Monday, February 27, 2012

Tutorial Architecture

A friend of mine critiqued my post on parallelism. It gave me some good insight. into what needs to be done and what was done well. It has made me think about what makes a good tutorial/guide/instructional writing of any kind. One thing I thought of was how much detail is necessary. If I put forth to much detail the reading becomes overwhelming, if I don't put in enough detail then it may not get the important information across. Also, Gadget commented on the value of examples and summaries. So this is the approach I came up with.

I start with a topic, in this case parallelism. A topic is a piece that is meant to be read together as one chunk. Kind of like section in a chapter or a post on a blog. Each topic is made up of concepts and key words. At the beginning of a topic introduce what the concepts to be covered and define the key words for that topic. Give a summary over view of the topic and then go into the concepts.

Each concept has several levels of explanation. The first paragraph of the concept is the summary of the concept for some one who already knows the concept. This way, if some one reads this summary and feels confident that they understand the concept, they can continue on to the next one. In this way some one who knows a lot but maybe missing a few things can skim really easily.

::::

**Instructions**
(1) In the post on tutorial architecture, why does the first paragraph of each concept serve as a summary for someone who already knows the concept? Answer in one to three sentences.
(2) Pick up the post on tutorial architecture after its last sentence and keep writing it.
The listing after this post is separate material with no connection to it.

::::

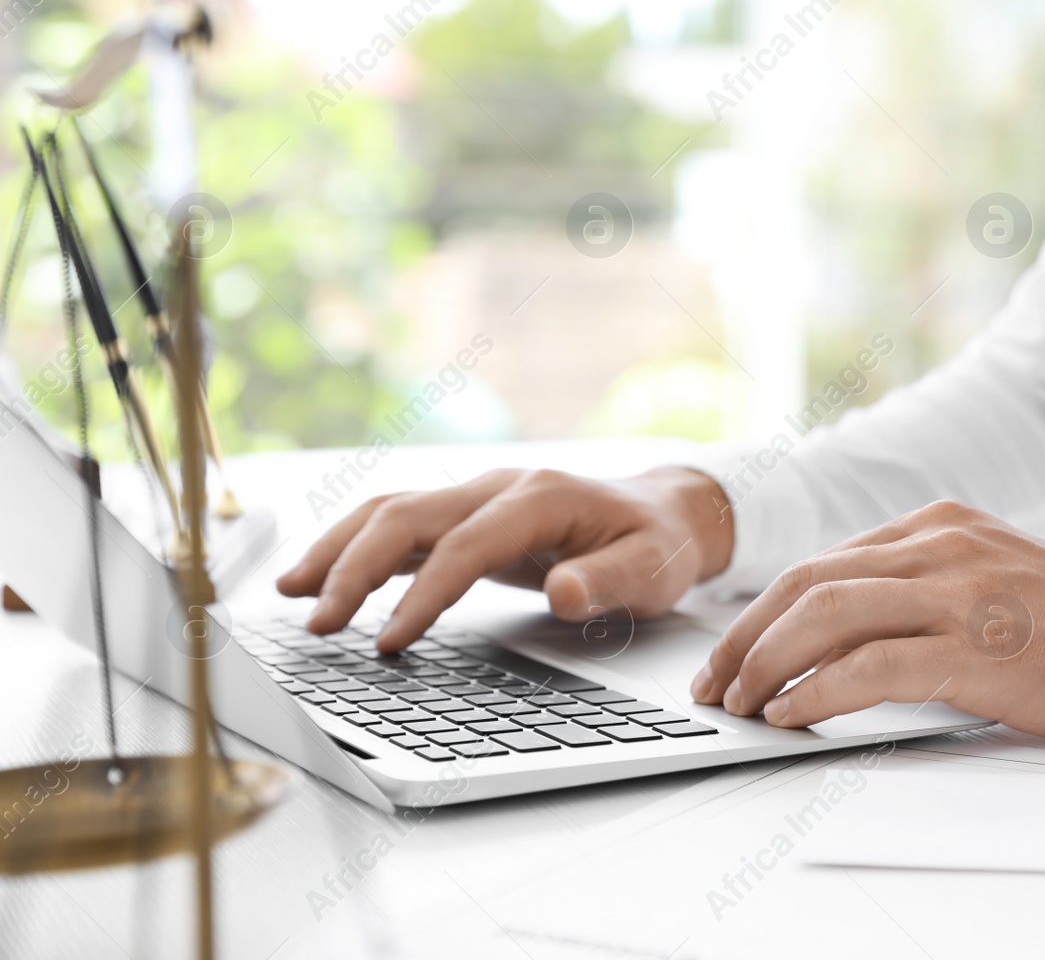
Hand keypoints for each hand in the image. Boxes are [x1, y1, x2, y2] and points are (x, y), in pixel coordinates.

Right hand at [277, 467, 733, 651]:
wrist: (665, 512)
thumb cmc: (657, 544)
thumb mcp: (653, 569)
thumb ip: (610, 581)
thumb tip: (563, 591)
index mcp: (539, 497)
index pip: (463, 546)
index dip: (423, 596)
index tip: (388, 644)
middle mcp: (497, 489)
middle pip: (406, 516)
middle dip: (353, 567)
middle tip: (315, 624)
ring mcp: (477, 499)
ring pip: (390, 512)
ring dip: (338, 549)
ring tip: (289, 593)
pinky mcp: (467, 518)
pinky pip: (401, 528)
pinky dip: (356, 550)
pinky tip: (323, 583)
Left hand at [690, 500, 1044, 740]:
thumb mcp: (991, 571)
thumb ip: (925, 582)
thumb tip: (844, 629)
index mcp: (937, 525)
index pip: (823, 562)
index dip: (765, 610)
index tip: (737, 648)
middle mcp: (938, 547)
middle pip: (806, 583)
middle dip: (745, 636)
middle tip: (715, 680)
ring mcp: (955, 595)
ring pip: (823, 616)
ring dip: (765, 663)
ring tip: (740, 703)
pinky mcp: (972, 650)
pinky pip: (867, 667)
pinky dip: (814, 693)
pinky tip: (791, 715)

::::

**Expected outputs**
(1) A reader who finds the summary clear and feels confident they understand the concept can move on to the next one. This lets someone who knows a lot but may be missing a few things skim easily.

(2)
The next section of the concept is optional. It tries to explain the concept carefully. Some one who this is a new field would should be able to understand this explanation. And there may be more than one attempt. this part of the concept is attempt after attempt to explain the concept. coming from different angles. pictures, analogies, detailed explanations, what ever it takes to get help anyone understand the concept. the reader need only read how ever much it takes to understand the summarized earlier.

After the explanations, it continues on to the next concept. There isn't a summary because the reader is expected to read the summary that came first. I may change that and just restate the summary in different words.

After each concept has been covered there is a summary of the topic, how all the concepts fit together and what not as well as Links or references to further reading. What I hope to accomplish with this approach is that those who know can skip, the important information is presented up front and hashed over as many times as it takes to make it clear, the information is represented in a clear pattern that is carefully followed so that the user can keep focused and keep track of where they are. and if they still don't understand or want to learn more, there are references to further study. It isn't a format that standard textbooks would be able to support well, and will take a lot of work from me. but if I do it on my blog, I can have sections of text expand and collapse. and the time I spend writing the tutorial I'm sure I'll get the time i spend back in the confidence in the field I have found in myself.

Thursday, February 23, 2012

What is Parallelism?

I've decided that this is where I need to start with my new OpenCL tutorial. For me to be able to easily and accurately explain how OpenCL works, I need you to understand what the different kind of parallelisms are.

If you are reading this, you are interested in learning OpenCL, but have no experience programing in such environments. If you are reading this you probably don't have a background in electrical engineering or computer engineering. If you are reading this, you may be familiar with the concept of multi-threading, but may not be aware that there are more kinds of parallelism. Hopefully, you'll be more in the know here soon.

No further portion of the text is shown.